[Stored data entries]
::::::::::

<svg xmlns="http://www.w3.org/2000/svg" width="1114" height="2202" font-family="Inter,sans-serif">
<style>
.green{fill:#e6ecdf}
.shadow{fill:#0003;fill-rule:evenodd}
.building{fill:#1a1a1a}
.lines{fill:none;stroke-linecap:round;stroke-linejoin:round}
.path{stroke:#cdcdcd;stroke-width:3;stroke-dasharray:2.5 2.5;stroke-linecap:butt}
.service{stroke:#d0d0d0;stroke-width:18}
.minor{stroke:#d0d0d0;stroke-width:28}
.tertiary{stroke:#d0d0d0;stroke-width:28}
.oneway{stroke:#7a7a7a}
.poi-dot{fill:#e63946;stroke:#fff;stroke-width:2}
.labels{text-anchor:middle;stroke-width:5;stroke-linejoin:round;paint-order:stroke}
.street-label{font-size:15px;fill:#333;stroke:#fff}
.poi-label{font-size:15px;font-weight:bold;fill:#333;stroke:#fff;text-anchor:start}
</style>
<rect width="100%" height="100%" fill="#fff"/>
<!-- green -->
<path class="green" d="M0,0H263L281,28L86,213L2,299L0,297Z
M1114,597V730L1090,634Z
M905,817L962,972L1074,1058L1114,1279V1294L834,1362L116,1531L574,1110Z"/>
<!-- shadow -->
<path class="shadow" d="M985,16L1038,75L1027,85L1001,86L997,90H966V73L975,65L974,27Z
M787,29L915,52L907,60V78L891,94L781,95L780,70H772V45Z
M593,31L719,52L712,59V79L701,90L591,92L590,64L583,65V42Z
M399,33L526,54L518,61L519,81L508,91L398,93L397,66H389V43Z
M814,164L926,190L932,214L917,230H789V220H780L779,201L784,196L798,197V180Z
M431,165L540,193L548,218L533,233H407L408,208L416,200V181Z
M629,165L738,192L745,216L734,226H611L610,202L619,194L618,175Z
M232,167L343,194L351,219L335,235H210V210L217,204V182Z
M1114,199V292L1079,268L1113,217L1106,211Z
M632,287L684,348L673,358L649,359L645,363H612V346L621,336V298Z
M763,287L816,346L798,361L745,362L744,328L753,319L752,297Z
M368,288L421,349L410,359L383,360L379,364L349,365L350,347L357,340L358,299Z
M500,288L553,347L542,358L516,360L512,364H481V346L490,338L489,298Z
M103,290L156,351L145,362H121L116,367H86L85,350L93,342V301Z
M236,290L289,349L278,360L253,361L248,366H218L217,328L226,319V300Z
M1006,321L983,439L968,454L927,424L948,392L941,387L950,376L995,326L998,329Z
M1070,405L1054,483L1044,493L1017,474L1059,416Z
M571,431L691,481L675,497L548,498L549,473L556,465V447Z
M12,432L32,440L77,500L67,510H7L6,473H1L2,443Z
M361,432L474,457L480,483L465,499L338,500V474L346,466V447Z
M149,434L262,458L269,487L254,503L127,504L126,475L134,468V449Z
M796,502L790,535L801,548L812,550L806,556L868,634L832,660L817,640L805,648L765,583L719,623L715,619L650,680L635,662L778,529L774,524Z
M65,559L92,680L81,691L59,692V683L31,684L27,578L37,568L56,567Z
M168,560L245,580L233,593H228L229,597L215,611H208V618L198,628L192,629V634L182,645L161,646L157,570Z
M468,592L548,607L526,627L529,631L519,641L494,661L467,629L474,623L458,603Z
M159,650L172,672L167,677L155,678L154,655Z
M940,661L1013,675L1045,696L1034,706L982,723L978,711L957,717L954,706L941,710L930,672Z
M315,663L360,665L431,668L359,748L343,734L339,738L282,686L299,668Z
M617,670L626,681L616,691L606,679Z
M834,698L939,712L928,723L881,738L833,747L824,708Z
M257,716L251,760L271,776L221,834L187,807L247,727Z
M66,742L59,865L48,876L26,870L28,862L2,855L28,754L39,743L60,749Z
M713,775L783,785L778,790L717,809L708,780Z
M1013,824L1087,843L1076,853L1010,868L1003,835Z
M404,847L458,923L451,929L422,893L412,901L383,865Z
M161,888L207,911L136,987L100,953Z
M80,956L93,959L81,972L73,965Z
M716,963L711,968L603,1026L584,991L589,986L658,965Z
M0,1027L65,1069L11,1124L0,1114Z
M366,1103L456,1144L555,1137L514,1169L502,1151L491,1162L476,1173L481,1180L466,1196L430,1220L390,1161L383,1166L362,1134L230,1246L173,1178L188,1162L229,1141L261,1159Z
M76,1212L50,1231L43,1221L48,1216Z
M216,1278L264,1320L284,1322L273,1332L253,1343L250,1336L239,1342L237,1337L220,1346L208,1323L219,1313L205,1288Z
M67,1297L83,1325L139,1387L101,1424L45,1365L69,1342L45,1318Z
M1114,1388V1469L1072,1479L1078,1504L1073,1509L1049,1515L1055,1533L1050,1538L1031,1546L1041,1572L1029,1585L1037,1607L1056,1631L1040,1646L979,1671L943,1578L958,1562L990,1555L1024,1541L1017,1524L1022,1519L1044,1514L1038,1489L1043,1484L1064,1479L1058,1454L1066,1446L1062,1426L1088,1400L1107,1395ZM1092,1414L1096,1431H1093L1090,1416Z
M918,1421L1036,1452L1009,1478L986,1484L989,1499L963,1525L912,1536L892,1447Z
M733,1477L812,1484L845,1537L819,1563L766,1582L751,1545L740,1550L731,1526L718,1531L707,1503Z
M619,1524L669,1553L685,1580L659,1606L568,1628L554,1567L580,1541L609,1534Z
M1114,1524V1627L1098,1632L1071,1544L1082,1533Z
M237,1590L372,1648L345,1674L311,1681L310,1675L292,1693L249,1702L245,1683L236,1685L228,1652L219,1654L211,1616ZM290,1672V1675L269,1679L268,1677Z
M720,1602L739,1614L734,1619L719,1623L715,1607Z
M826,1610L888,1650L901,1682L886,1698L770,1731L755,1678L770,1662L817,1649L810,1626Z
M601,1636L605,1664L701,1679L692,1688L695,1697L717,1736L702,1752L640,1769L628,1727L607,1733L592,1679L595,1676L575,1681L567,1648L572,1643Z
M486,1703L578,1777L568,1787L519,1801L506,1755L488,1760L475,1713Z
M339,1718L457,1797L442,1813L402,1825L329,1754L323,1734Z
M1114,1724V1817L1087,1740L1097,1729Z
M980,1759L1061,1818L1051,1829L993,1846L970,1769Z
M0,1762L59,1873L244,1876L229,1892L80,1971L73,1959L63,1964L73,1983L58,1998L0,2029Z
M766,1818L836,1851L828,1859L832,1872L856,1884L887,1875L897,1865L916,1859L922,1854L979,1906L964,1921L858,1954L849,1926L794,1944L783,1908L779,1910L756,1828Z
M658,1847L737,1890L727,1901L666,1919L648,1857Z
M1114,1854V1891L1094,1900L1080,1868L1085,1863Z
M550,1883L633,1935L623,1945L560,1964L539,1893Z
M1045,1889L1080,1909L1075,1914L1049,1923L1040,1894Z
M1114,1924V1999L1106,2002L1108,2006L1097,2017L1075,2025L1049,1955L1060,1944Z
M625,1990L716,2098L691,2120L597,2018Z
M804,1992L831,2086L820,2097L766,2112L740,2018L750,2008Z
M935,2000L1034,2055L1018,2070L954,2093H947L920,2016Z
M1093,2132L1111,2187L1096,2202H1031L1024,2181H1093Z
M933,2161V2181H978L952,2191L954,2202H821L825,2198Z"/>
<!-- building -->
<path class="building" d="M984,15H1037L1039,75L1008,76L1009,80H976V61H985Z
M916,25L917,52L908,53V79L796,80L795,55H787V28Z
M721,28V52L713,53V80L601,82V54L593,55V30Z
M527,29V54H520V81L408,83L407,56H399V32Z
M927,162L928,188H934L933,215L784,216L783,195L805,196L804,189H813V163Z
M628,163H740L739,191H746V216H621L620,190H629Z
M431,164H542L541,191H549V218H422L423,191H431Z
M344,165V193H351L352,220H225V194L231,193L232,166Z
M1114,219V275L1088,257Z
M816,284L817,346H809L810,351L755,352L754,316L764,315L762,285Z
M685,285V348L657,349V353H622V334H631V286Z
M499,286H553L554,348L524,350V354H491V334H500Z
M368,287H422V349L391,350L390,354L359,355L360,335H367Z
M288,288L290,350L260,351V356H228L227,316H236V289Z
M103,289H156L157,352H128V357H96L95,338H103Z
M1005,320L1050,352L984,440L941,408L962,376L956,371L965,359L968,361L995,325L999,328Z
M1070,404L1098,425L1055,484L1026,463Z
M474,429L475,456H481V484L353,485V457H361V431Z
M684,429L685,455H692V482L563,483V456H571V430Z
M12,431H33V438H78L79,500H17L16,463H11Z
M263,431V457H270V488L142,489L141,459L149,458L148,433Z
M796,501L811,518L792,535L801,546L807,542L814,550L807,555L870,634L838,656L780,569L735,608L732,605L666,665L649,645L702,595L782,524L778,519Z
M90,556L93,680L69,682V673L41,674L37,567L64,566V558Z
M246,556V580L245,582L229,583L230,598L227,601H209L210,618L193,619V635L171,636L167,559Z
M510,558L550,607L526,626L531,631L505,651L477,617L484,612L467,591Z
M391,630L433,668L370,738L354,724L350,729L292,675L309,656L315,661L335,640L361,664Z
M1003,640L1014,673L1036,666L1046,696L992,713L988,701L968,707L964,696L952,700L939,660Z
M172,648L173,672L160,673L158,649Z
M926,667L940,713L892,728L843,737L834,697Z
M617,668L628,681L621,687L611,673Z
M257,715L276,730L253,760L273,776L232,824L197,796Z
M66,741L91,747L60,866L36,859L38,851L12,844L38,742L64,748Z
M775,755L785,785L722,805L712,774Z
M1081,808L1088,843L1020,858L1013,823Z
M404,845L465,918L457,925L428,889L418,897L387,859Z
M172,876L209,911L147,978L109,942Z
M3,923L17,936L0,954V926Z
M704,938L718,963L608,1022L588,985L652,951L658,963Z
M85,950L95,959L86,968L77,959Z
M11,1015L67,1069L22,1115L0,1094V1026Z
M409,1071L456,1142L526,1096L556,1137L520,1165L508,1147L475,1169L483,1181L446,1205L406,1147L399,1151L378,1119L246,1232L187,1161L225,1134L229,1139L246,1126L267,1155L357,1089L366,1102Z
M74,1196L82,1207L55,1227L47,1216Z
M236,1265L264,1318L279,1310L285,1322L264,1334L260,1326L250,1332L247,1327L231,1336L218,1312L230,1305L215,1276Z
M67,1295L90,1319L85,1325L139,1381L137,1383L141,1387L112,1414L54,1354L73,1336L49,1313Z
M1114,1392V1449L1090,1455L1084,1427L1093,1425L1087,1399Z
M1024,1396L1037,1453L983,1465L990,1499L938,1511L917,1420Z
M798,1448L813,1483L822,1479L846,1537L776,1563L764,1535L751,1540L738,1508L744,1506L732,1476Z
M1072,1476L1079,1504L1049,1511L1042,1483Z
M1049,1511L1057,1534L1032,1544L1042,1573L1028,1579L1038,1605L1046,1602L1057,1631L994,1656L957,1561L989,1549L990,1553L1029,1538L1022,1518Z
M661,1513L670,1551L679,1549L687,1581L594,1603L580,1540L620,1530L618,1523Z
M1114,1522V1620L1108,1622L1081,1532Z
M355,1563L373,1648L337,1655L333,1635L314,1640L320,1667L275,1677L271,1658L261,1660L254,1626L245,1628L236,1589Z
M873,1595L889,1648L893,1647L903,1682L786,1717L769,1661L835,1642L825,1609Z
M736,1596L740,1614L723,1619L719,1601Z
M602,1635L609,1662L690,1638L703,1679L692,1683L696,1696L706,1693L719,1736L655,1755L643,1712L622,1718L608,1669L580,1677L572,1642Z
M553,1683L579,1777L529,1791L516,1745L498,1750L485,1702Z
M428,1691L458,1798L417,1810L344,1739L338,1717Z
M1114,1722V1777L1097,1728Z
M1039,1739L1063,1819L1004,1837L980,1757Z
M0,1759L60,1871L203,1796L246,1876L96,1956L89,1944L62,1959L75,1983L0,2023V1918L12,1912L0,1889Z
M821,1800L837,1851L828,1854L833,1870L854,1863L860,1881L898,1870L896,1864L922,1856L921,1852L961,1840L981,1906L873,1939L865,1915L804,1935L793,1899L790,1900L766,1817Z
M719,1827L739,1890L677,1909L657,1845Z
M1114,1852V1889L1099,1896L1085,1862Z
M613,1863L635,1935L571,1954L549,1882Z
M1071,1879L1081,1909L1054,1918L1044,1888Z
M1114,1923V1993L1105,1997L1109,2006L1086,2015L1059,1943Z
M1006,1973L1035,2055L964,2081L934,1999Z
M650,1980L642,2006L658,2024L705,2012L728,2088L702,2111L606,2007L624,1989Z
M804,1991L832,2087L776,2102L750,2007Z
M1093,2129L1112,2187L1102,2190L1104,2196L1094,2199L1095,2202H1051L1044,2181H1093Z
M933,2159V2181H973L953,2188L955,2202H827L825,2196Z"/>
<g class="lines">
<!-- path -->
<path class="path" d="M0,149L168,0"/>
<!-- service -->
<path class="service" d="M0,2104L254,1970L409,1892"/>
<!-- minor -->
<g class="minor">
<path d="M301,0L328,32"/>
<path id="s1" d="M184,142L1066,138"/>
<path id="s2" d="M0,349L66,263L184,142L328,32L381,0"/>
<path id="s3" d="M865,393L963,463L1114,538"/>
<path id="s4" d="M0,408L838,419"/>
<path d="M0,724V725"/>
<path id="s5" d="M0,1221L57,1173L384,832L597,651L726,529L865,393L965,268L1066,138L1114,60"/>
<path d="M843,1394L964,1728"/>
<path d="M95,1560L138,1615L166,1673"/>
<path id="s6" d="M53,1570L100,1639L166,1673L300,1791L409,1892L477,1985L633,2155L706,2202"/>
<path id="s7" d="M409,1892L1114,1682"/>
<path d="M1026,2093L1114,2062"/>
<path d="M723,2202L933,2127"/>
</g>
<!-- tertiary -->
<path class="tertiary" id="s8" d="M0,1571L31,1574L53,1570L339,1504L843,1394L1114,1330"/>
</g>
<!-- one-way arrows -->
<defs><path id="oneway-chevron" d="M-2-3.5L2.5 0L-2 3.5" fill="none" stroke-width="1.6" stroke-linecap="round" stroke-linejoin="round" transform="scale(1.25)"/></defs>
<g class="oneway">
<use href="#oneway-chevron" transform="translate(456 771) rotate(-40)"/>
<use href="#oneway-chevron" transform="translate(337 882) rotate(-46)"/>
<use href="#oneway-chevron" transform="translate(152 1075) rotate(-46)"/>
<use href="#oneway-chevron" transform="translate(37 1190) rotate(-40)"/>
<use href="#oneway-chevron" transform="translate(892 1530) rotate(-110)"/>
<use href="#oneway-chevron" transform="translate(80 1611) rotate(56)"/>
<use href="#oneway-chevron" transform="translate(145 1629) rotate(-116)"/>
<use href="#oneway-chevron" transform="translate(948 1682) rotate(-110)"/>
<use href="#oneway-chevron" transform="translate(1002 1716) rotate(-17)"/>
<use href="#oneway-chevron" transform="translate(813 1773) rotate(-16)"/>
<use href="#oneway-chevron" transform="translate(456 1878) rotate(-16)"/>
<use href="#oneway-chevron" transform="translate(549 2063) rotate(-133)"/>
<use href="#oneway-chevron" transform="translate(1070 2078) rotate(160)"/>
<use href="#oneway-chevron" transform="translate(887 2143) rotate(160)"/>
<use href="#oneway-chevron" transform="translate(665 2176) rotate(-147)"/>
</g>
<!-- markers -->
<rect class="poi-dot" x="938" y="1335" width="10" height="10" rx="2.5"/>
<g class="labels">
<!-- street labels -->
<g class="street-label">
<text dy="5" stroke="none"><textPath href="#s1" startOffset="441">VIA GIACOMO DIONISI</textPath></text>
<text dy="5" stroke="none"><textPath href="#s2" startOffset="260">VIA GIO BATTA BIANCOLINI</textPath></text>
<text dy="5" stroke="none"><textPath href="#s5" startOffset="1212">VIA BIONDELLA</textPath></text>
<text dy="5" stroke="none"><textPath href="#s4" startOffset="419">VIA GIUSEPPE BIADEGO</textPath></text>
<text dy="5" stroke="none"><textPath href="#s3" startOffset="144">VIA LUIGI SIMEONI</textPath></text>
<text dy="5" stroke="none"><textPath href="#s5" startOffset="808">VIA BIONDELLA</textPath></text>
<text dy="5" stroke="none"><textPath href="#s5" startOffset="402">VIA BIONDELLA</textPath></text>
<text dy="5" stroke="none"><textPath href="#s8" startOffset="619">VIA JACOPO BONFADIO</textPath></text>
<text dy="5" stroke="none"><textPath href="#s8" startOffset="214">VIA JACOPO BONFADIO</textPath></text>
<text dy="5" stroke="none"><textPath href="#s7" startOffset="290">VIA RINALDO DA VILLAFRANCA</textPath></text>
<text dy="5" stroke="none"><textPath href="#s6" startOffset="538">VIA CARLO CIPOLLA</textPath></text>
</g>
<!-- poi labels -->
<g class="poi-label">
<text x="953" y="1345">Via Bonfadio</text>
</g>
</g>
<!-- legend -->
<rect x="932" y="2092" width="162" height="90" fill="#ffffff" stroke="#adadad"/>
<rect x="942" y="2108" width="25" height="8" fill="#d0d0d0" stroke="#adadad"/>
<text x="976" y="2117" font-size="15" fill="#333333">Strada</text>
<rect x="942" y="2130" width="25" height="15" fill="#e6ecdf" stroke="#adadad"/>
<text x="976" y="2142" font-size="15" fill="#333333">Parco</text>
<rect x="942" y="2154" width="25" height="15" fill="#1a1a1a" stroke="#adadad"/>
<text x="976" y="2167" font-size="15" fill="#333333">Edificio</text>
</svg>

::::::::::

* [Aim of the task]
Wherever the word "lines" occurs in the data, copy that whole line.

* [Response below]
.lines{fill:none;stroke-linecap:round;stroke-linejoin:round}
<g class="lines">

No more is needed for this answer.